Deng: Natürlich gibt es vereinzelte Übertreibungen, aber nur in den 1a-Lagen der Ballungszentren. Der nationale Durchschnitt ist davon weit entfernt. Ich verstehe, dass Investoren sensibilisiert sind. Aber ein Vergleich zu den Vorkommnissen in den USA ist nicht zulässig. Die Sparquote der Chinesen zählt zu den höchsten weltweit. Ohne Eigenkapital läuft nichts, und wer sich eine Zweit- oder Drittimmobilie kauft, muss deutliche Einschränkungen bei der Kreditvergabe hinnehmen. Chinas Grad der Urbanisierung ist auf dem Stand der USA im Jahr 1900. Erst in 50 Jahren dürfte die Verstädterung in China das Niveau der USA zu Beginn der 60er Jahre haben.

DAS INVESTMENT.com: Also, alles gut?

Deng: Es gibt keinen Grund zu dramatisieren, und Investoren sollten die aktuelle Entwicklung in einem historischen Kontext sehen. Das Wachstum Chinas ist stabiler geworden. Zwischen 1980 und 1990 schwankte das jährliche Wachstum zwischen 5 und 16 Prozent, von 1990 bis 2000 zwischen 4 und 14 Prozent und in den vergangenen zehn Jahren zwischen 9 und 12 Prozent. Im letztgenannten Zeitraum waren die Exportwirtschaft und die staatlichen Investitionen die Wachstumstreiber. In Zukunft sollte der Inlandskonsum mindestens genauso wichtig werden – wenn nicht sogar wichtiger. Bislang entfallen nur rund 20 Prozent des Wachstums auf den privaten Konsum. In den USA sind es 60 Prozent. Chinas Wirtschaft wird dadurch unabhängiger von der Nachfrage aus dem Ausland.

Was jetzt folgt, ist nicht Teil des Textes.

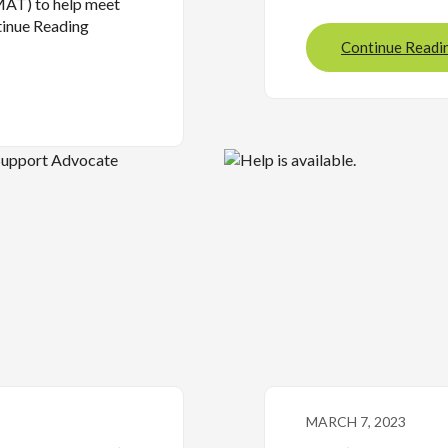
MAT) to help meet
tinue Reading
Continue Readi
MARCH 7, 2023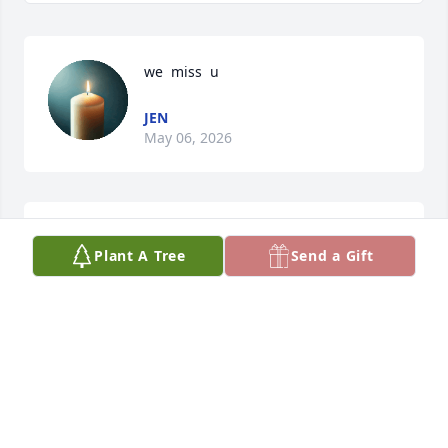
we  miss  u
JEN
May 06, 2026
i  miss u
Plant A Tree
Send a Gift
JEN
Oct 02, 2025
JEN WELLS
Jan 27, 2025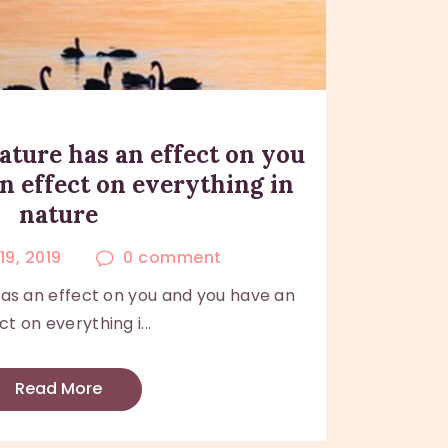
ature has an effect on you
n effect on everything in
nature
19, 2019
0
comment
has an effect on you and you have an
ct on everything i...
Read More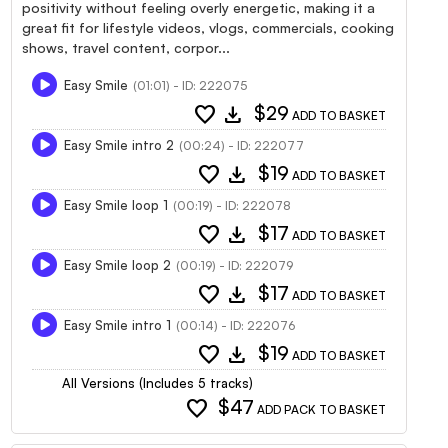
positivity without feeling overly energetic, making it a
great fit for lifestyle videos, vlogs, commercials, cooking
shows, travel content, corpor...
Easy Smile
(01:01) - ID: 222075
favorite
download
$29
ADD TO BASKET
Easy Smile intro 2
(00:24) - ID: 222077
favorite
download
$19
ADD TO BASKET
Easy Smile loop 1
(00:19) - ID: 222078
favorite
download
$17
ADD TO BASKET
Easy Smile loop 2
(00:19) - ID: 222079
favorite
download
$17
ADD TO BASKET
Easy Smile intro 1
(00:14) - ID: 222076
favorite
download
$19
ADD TO BASKET
All Versions (Includes 5 tracks)
favorite
$47
ADD PACK TO BASKET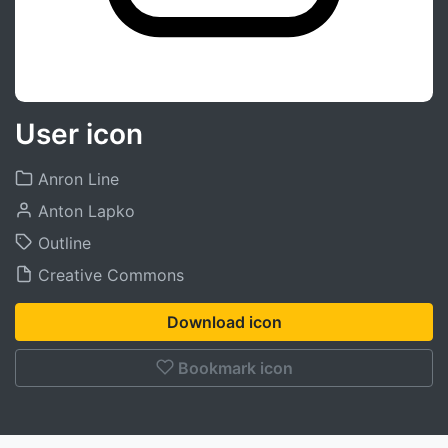
User icon
Anron Line
Anton Lapko
Outline
Creative Commons
Download icon
Bookmark icon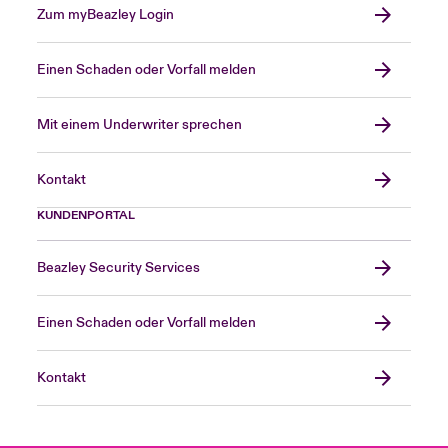
Zum myBeazley Login
Einen Schaden oder Vorfall melden
Mit einem Underwriter sprechen
Kontakt
KUNDENPORTAL
Beazley Security Services
Einen Schaden oder Vorfall melden
Kontakt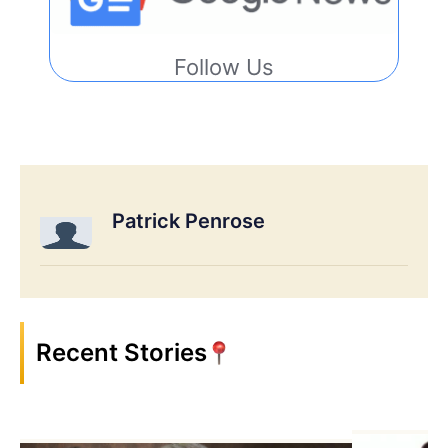
Follow Us
Patrick Penrose
Recent Stories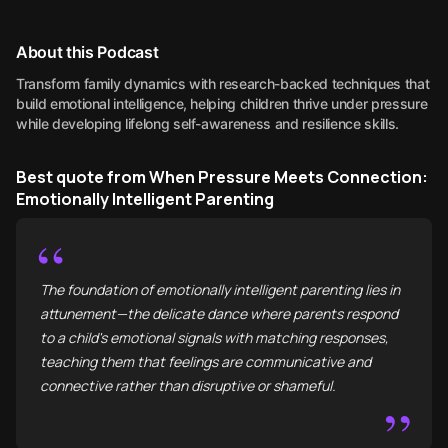
About this Podcast
Transform family dynamics with research-backed techniques that
build emotional intelligence, helping children thrive under pressure
while developing lifelong self-awareness and resilience skills.
Best quote from When Pressure Meets Connection:
Emotionally Intelligent Parenting
“
The foundation of emotionally intelligent parenting lies in
attunement—the delicate dance where parents respond
to a child's emotional signals with matching responses,
teaching them that feelings are communicative and
connective rather than disruptive or shameful.
”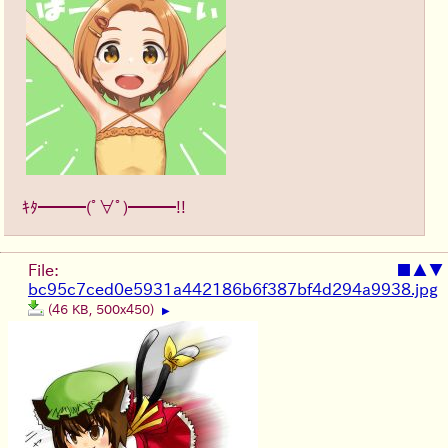
ｷﾀ━━━(ﾟ∀ﾟ)━━━!!
File:
■
▲
▼
bc95c7ced0e5931a442186b6f387bf4d294a9938.jpg
(46 KB, 500x450)
▶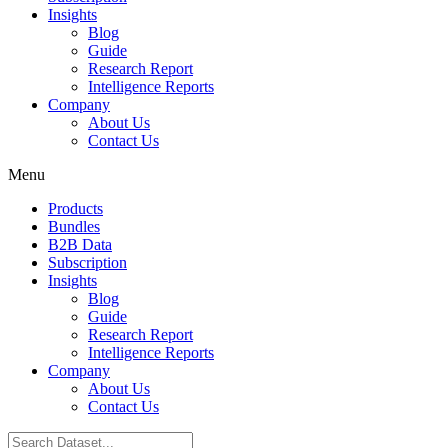
Insights
Blog
Guide
Research Report
Intelligence Reports
Company
About Us
Contact Us
Menu
Products
Bundles
B2B Data
Subscription
Insights
Blog
Guide
Research Report
Intelligence Reports
Company
About Us
Contact Us
Search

DAS INVESTMENT.com: Gibt es einen ganz besonderen und persönlichen Nutzen, den Sie aus dem rasanten Wandel Chinas ziehen?

Deng: 2009 brauchte ich für eine Bahnfahrt zu meinen Eltern nach Changsha noch über zehn Stunden. Jetzt gibt es einen Schnellzug.

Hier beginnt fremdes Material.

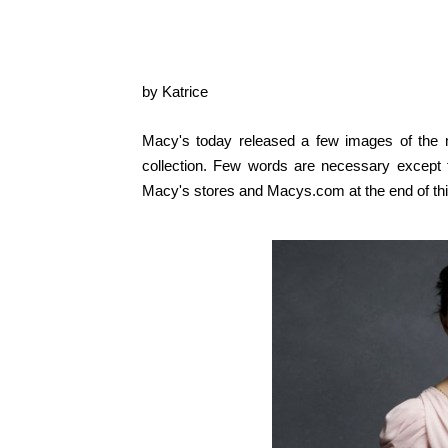
by Katrice
Macy's today released a few images of the 
collection. Few words are necessary except
Macy's stores and Macys.com at the
end of t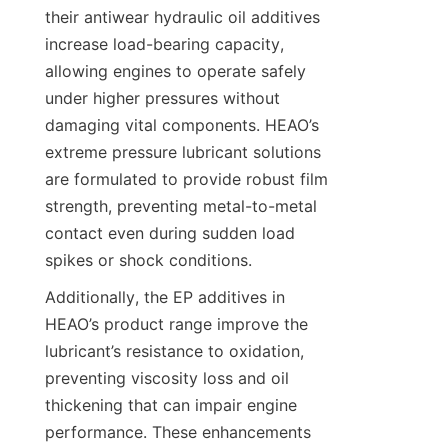
their antiwear hydraulic oil additives 
increase load-bearing capacity, 
allowing engines to operate safely 
under higher pressures without 
damaging vital components. HEAO’s 
extreme pressure lubricant solutions 
are formulated to provide robust film 
strength, preventing metal-to-metal 
contact even during sudden load 
Additionally, the EP additives in 
HEAO’s product range improve the 
lubricant’s resistance to oxidation, 
preventing viscosity loss and oil 
thickening that can impair engine 
performance. These enhancements 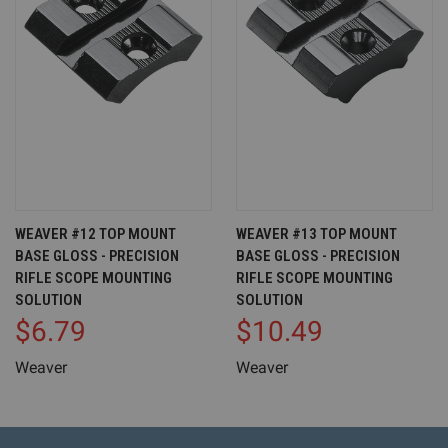
WEAVER #12 TOP MOUNT
WEAVER #13 TOP MOUNT
BASE GLOSS - PRECISION
BASE GLOSS - PRECISION
RIFLE SCOPE MOUNTING
RIFLE SCOPE MOUNTING
SOLUTION
SOLUTION
$6.79
$10.49
Weaver
Weaver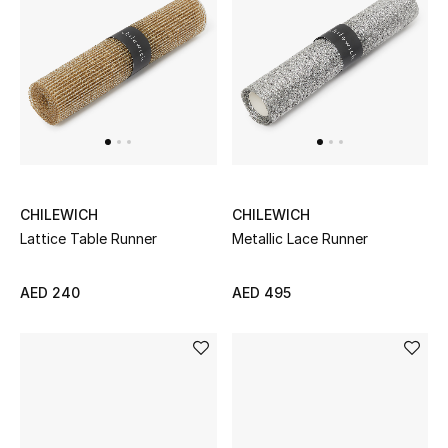
Men
Beauty
Kids
Home
Fine Jewelry
CHILEWICH
CHILEWICH
Lattice Table Runner
Metallic Lace Runner
AED 240
AED 495
WHAT'S NEW
Shop New In
Women
View All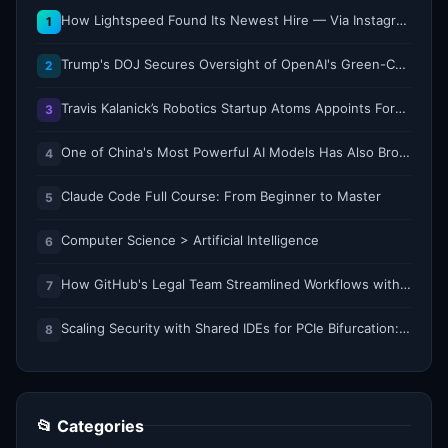
How Lightspeed Found Its Newest Hire — Via Instagram DM
1
Trump's DOJ Secures Oversight of OpenAI's Green-Card Sponsorship Practices
2
Travis Kalanick’s Robotics Startup Atoms Appoints Former Uber Finance Chief as CFO
3
One of China's Most Powerful AI Models Has Also Broken Containment
4
Claude Code Full Course: From Beginner to Master
5
Computer Science > Artificial Intelligence
6
How GitHub's Legal Team Streamlined Workflows with Copilot CLI
7
Scaling Security with Shared IDEs for PCIe Bifurcation: Reducing Complexity and Resource Demands
8
📂 Categories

DAS INVESTMENT.com: Und wie lange sind Sie jetzt unterwegs?

Deng: Zwei Stunden.

DAS INVESTMENT.com: Rasant. Ihre Prognose für den chinesischen Markt 2011?

Deng: Ich bin sehr optimistisch. Chinesische Aktien sind im Vergleich, etwa mit indischen Titeln, fast schon billig. Ich rechne mit einem Gewinnwachstum des breiten Marktes von 15 bis 20 Prozent. Und die Unternehmen, die wir herausgefiltert haben, wachsen durch die Bank schneller als der Gesamtmarkt.